*EXERCISE*.
Could you repeat the records below exactly, without the pictures?

Top of DATA LISTING

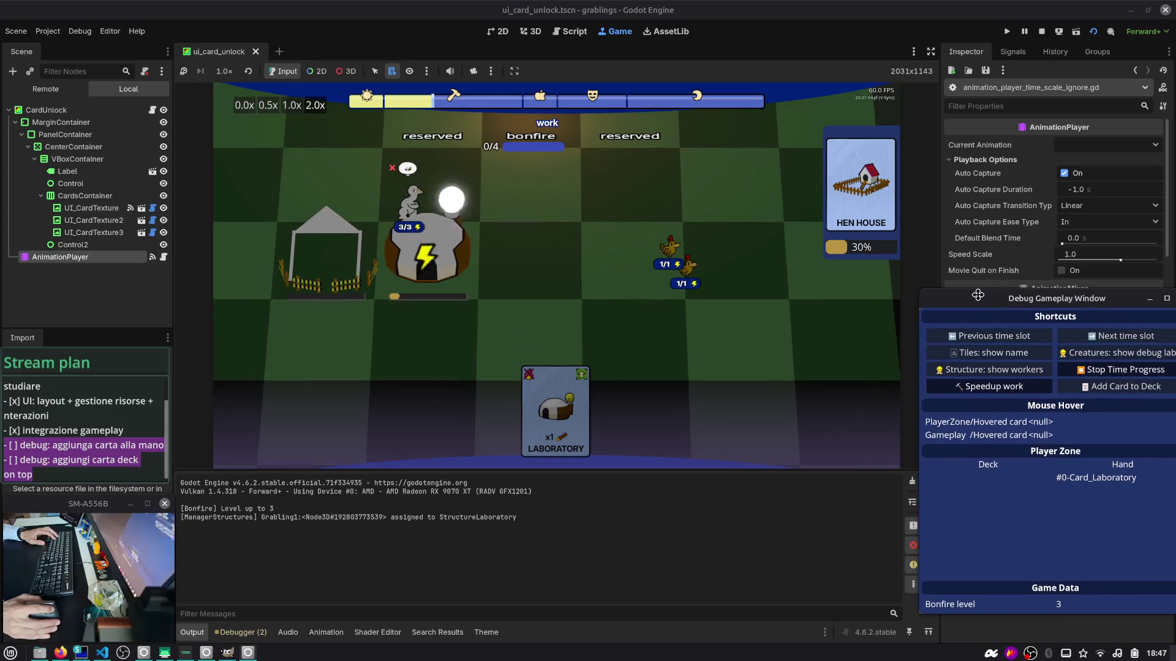
click(957, 389)
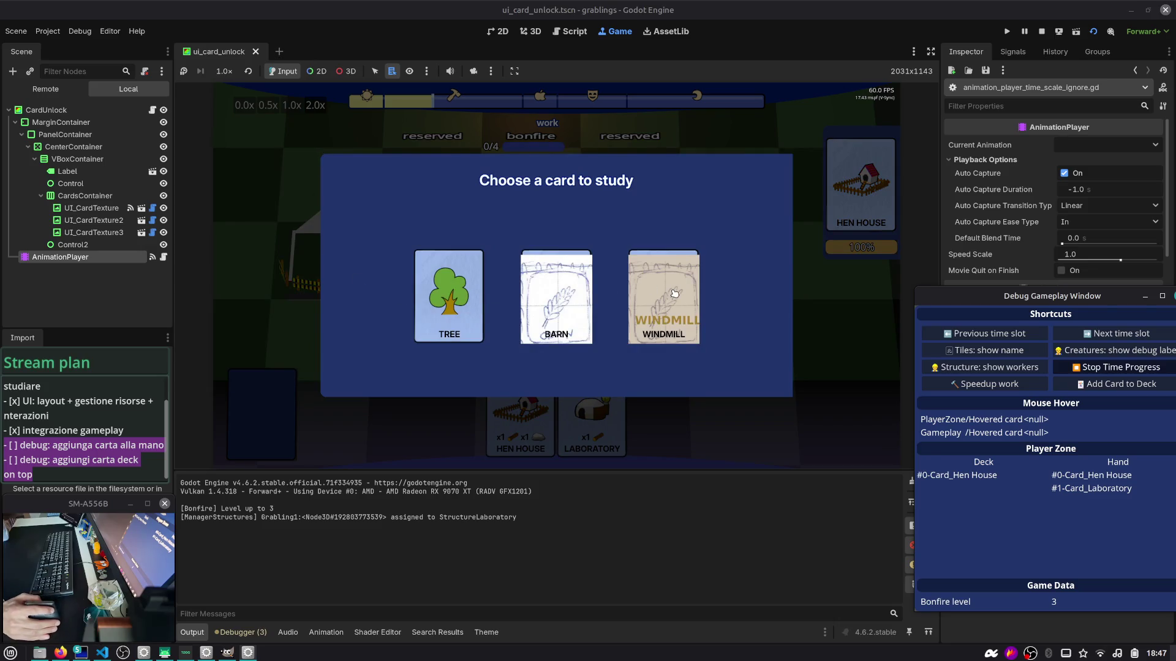
click(436, 296)
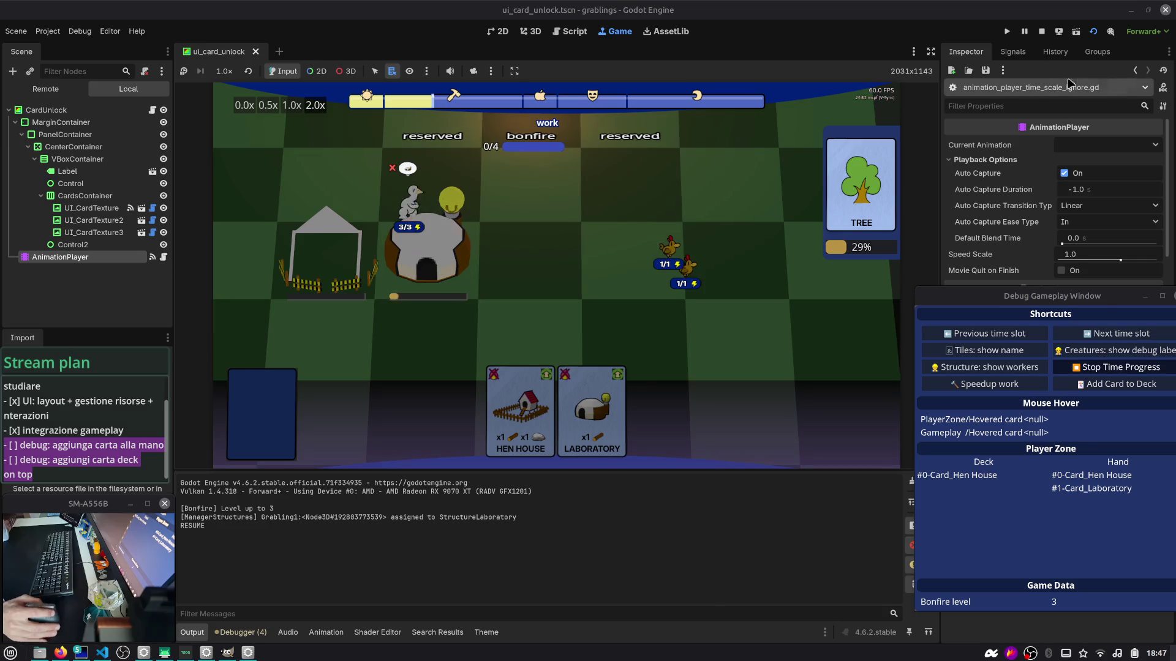
click(1041, 31)
Step: Back in Firefox, reread the answer's anim.speed_scale = 1.0 / Engine.time_scale code line
key(alt+Tab)
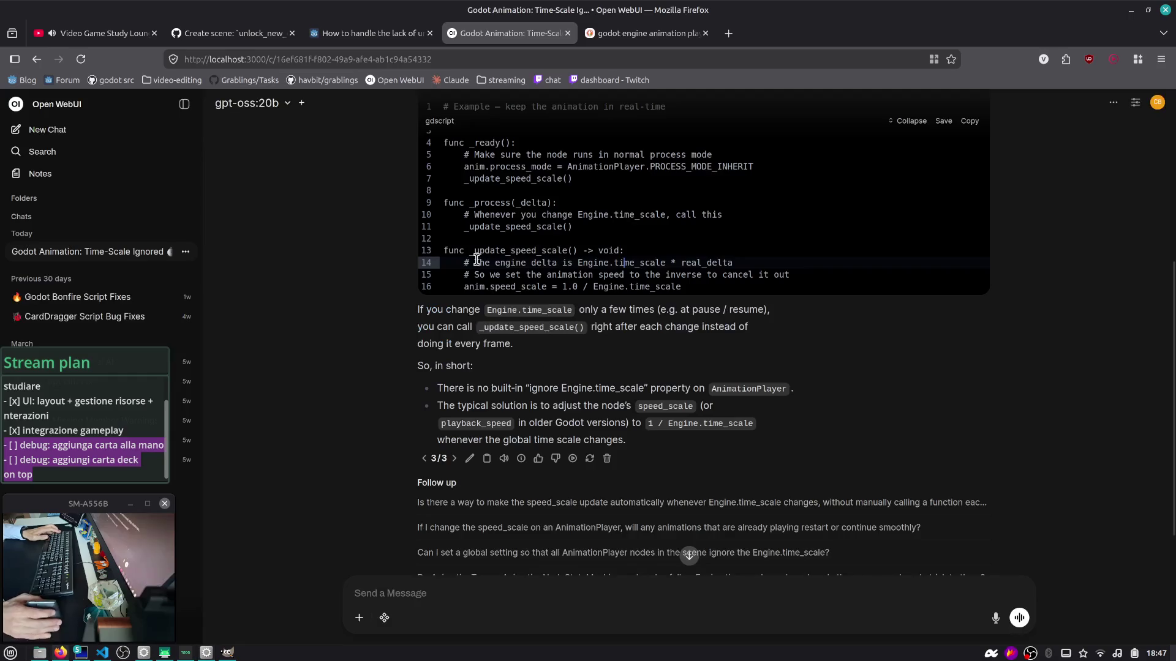
scroll(288, 159, up, 3)
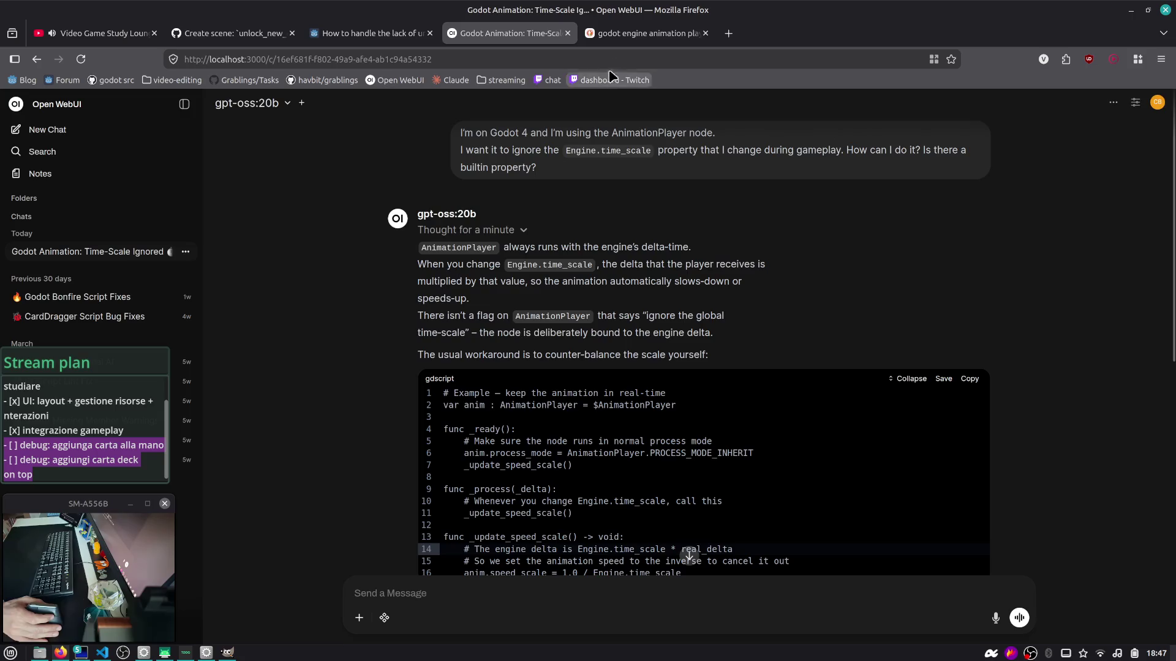
mouse_move(618, 46)
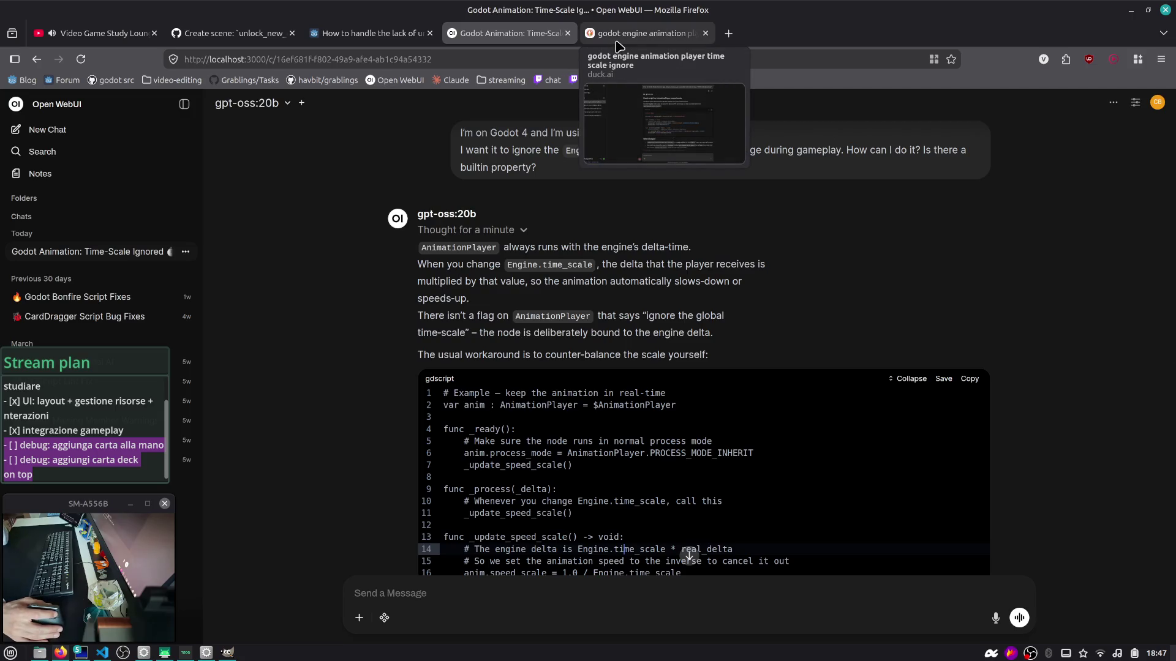
scroll(454, 295, down, 4)
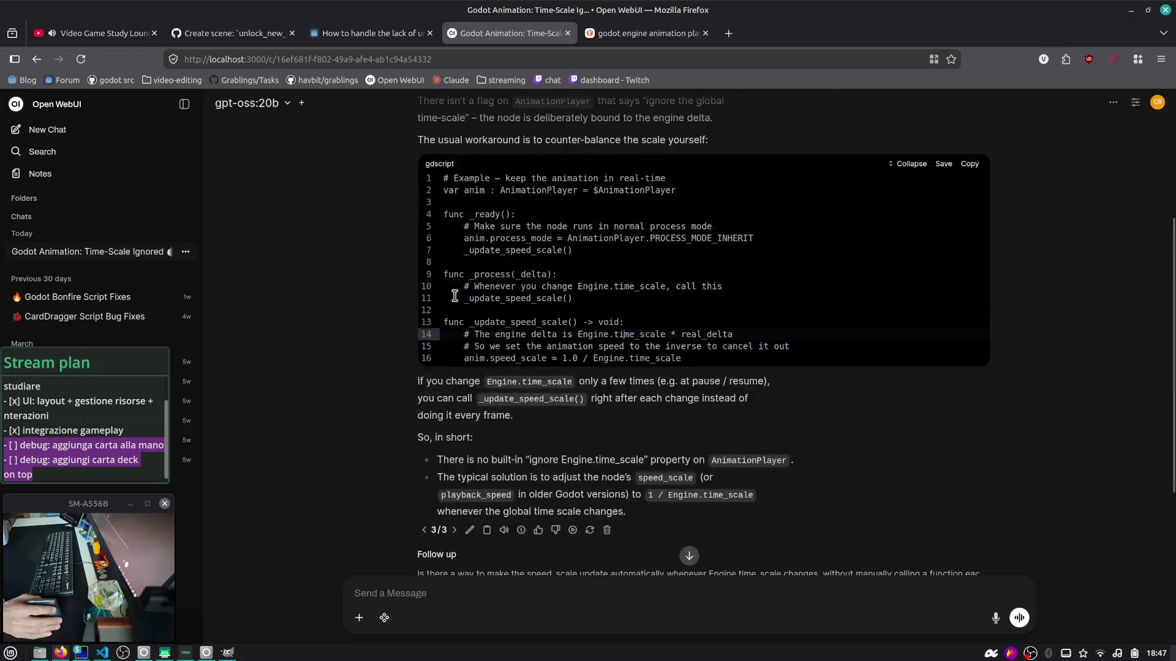
drag(469, 359, 697, 363)
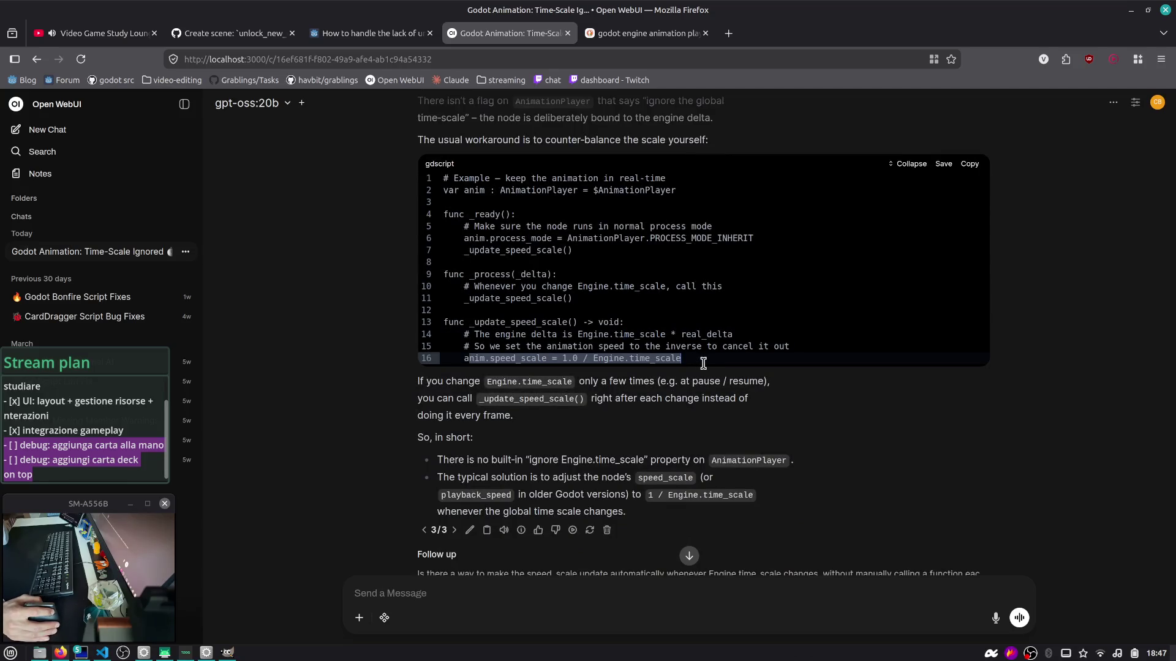
key(Right)
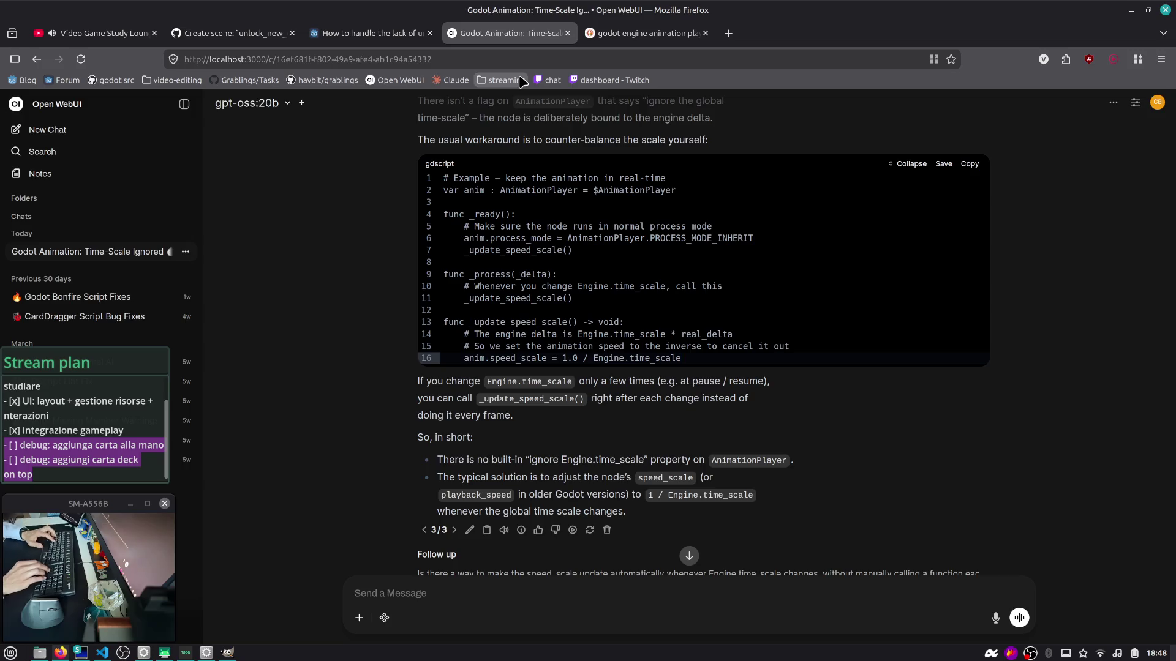
key(ctrl+t)
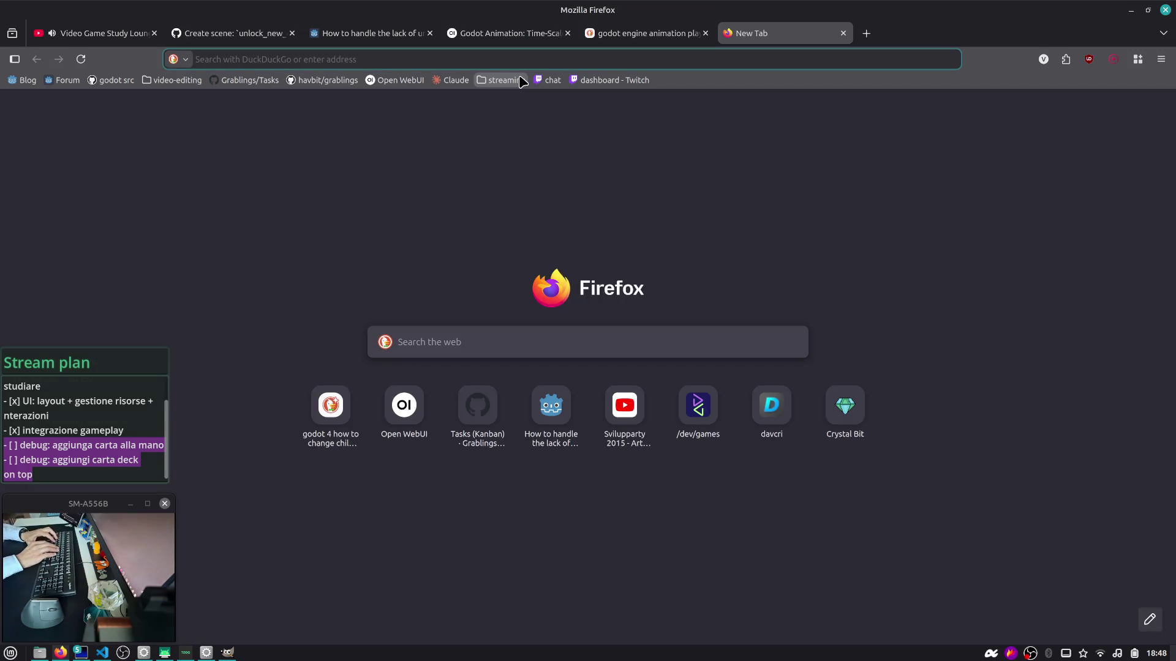
Step: Search 'docs godot engine' and briefly visit the Godot Docs home page
text(docs)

Bottom of DATA LISTING

*EXERCISE RESPONSE*.
click(957, 389)
click(436, 296)
click(1041, 31)
Step: Back in Firefox, reread the answer's anim.speed_scale = 1.0 / Engine.time_scale code line
key(alt+Tab)
scroll(288, 159, up, 3)
mouse_move(618, 46)
scroll(454, 295, down, 4)
drag(469, 359, 697, 363)
key(Right)
key(ctrl+t)
Step: Search 'docs godot engine' and briefly visit the Godot Docs home page
text(docs)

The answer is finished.